Start of TEXT FOR ANALYSIS
New Holding Period Rules
To benefit from the QSBS exclusion, investors must meet a minimum holding period:
- Five years: Still required to qualify for the full 100% exclusion.
- Three or four years: Under the OBBBA, partial exclusions are now available for stock sold before the five-year mark.
This added flexibility makes QSBS more appealing for investors who may not want to wait a full five years.
Higher Exclusion Limits
Before the OBBBA, the exclusion limit was the greater of:
- $10 million, or
- 10 times your basis in the stock.
The OBBBA raises the dollar limit to $15 million, while keeping the 10-times-basis rule. This enhancement means even larger potential tax-free gains for successful investors.
Effective Date
These changes apply to QSBS issued on or after July 5. Taken together, they represent the biggest upgrade to QSBS in more than a decade—giving founders, employees, and investors an unprecedented opportunity to build wealth tax-free.
Example
Suppose you invest $100,000 in QSBS shares in 2026 and sell them in 2031 for $1.1 million. Because you held the stock for five years, your $1 million gain is excluded from federal tax. That means you avoid both the 20% long-term capital gains tax and the 3.8% net investment income tax—a savings of $238,000.
End of TEXT FOR ANALYSIS
Start of DATA SECTION
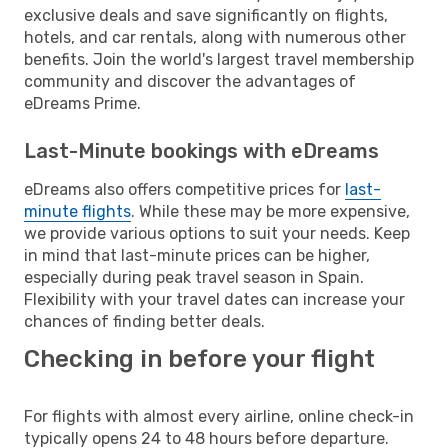
exclusive deals and save significantly on flights,
hotels, and car rentals, along with numerous other
benefits. Join the world's largest travel membership
community and discover the advantages of
eDreams Prime.
Last-Minute bookings with eDreams
eDreams also offers competitive prices for
last-
minute flights
. While these may be more expensive,
we provide various options to suit your needs. Keep
in mind that last-minute prices can be higher,
especially during peak travel season in Spain.
Flexibility with your travel dates can increase your
chances of finding better deals.
Checking in before your flight
For flights with almost every airline, online check-in
typically opens 24 to 48 hours before departure.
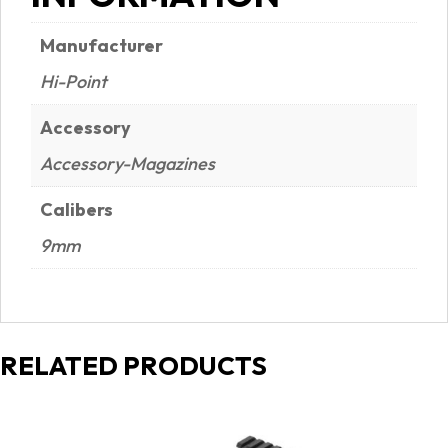
Manufacturer
Hi-Point
Accessory
Accessory-Magazines
Calibers
9mm
RELATED PRODUCTS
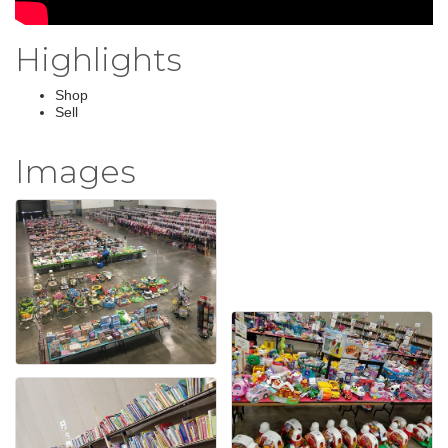
Highlights
Shop
Sell
Images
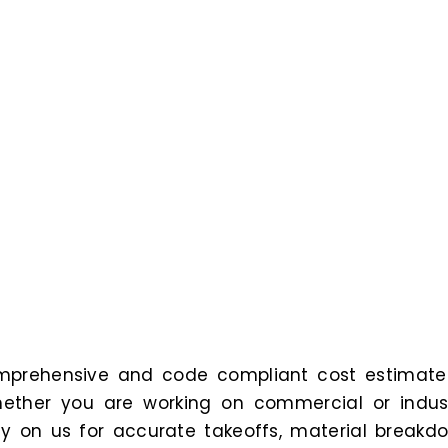
comprehensive and code compliant cost estimate
ether you are working on commercial or indust
ely on us for accurate takeoffs, material breakd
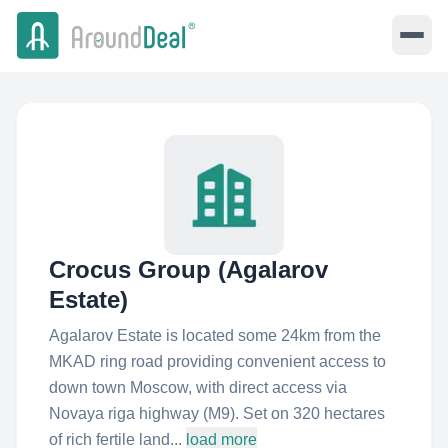
Crocus Group (Agalarov
Estate)
Agalarov Estate is located some 24km from the
MKAD ring road providing convenient access to
down town Moscow, with direct access via
Novaya riga highway (M9). Set on 320 hectares
of rich fertile land...
load more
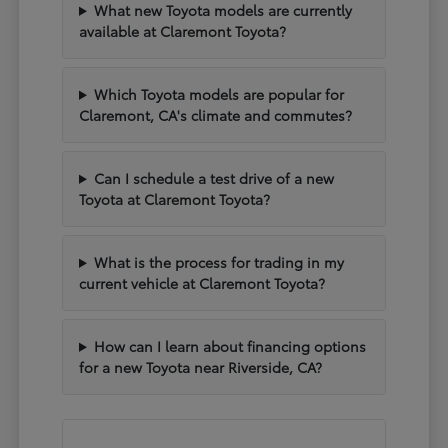
What new Toyota models are currently
available at Claremont Toyota?
Which Toyota models are popular for
Claremont, CA's climate and commutes?
Can I schedule a test drive of a new
Toyota at Claremont Toyota?
What is the process for trading in my
current vehicle at Claremont Toyota?
How can I learn about financing options
for a new Toyota near Riverside, CA?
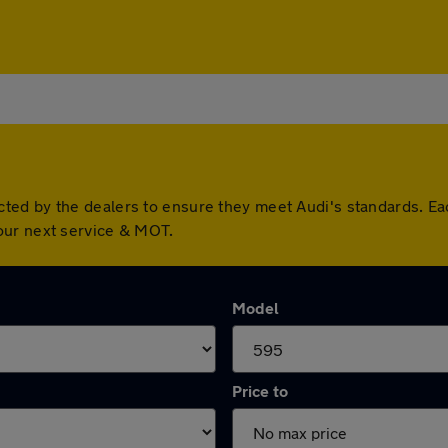
ted by the dealers to ensure they meet Audi's standards. Ea
our next service & MOT.
Model
Price to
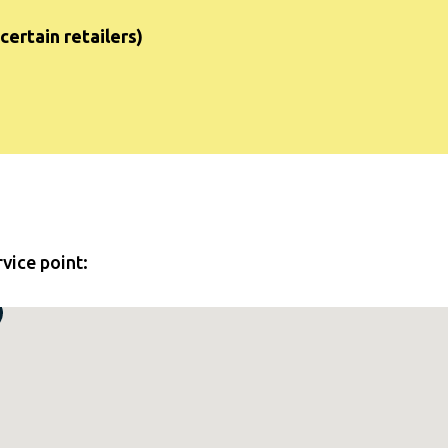
certain retailers)
rvice point:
End of DATA SECTION
- _ACTIVITIES_
- a) Update the part of the QSBS text that opens with "Higher Exclusion Limits" and closes with "build wealth tax-free.", replacing "upgrade" with "overhaul".
- b) Answer these questions from the QSBS text:
(i) How long must the stock be held to qualify for the full 100% exclusion?
(ii) To what amount does the OBBBA raise the dollar limit on the exclusion?
(iii) In the example, how much is saved in total?

- _YOUR RESPONSES_
- a)
Higher Exclusion Limits
Before the OBBBA, the exclusion limit was the greater of:
- $10 million, or
- 10 times your basis in the stock.
The OBBBA raises the dollar limit to $15 million, while keeping the 10-times-basis rule. This enhancement means even larger potential tax-free gains for successful investors.
Effective Date
These changes apply to QSBS issued on or after July 5. Taken together, they represent the biggest overhaul to QSBS in more than a decade—giving founders, employees, and investors an unprecedented opportunity to build wealth tax-free.

- b)
(i) Five years.
(ii) $15 million.
(iii) $238,000.